Work task –
Write out every line of the records below word for word, leaving out the pictures.

Quiz items based on charts –
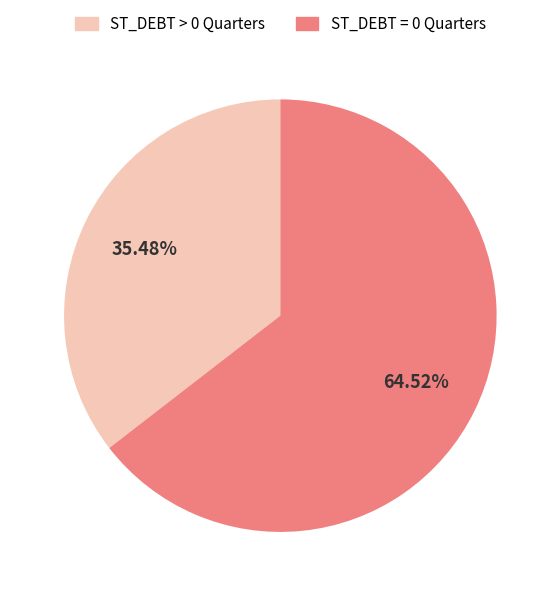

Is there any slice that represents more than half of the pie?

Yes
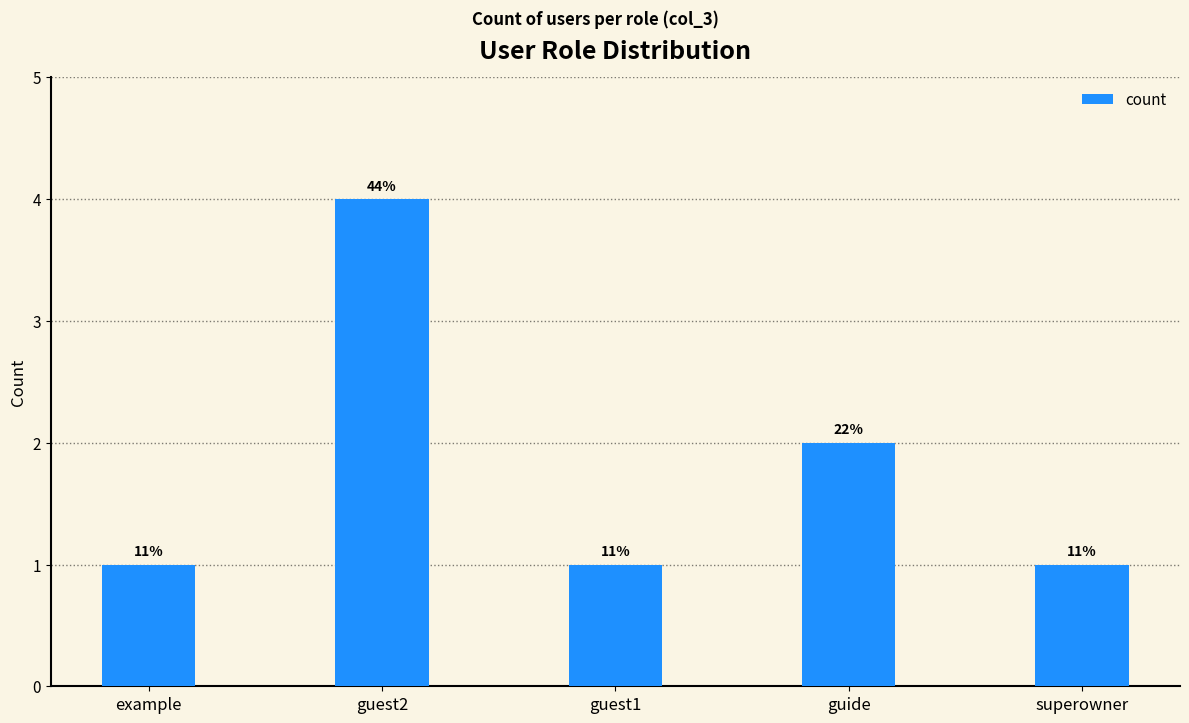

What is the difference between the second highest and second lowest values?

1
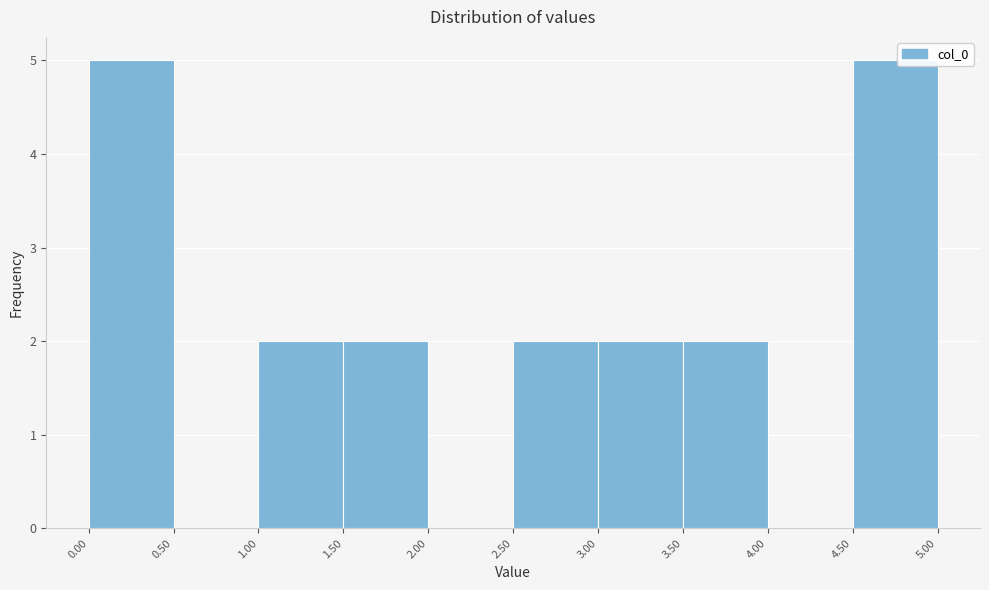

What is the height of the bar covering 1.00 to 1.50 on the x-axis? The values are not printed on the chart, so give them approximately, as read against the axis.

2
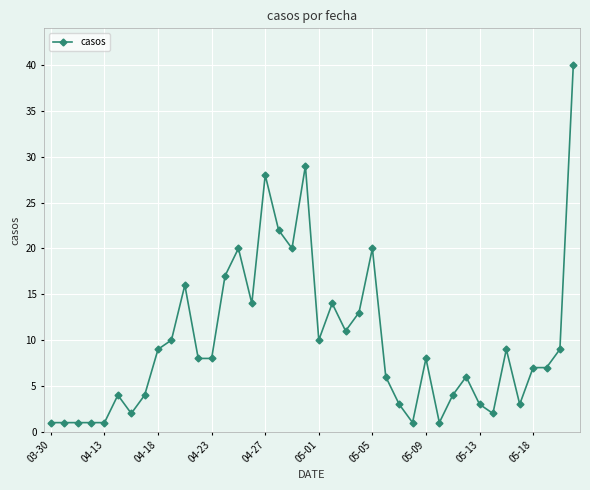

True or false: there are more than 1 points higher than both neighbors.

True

Your response –
Is there any slice that represents more than half of the pie?

Yes

What is the difference between the second highest and second lowest values?

1

What is the height of the bar covering 1.00 to 1.50 on the x-axis? The values are not printed on the chart, so give them approximately, as read against the axis.

2

True or false: there are more than 1 points higher than both neighbors.

True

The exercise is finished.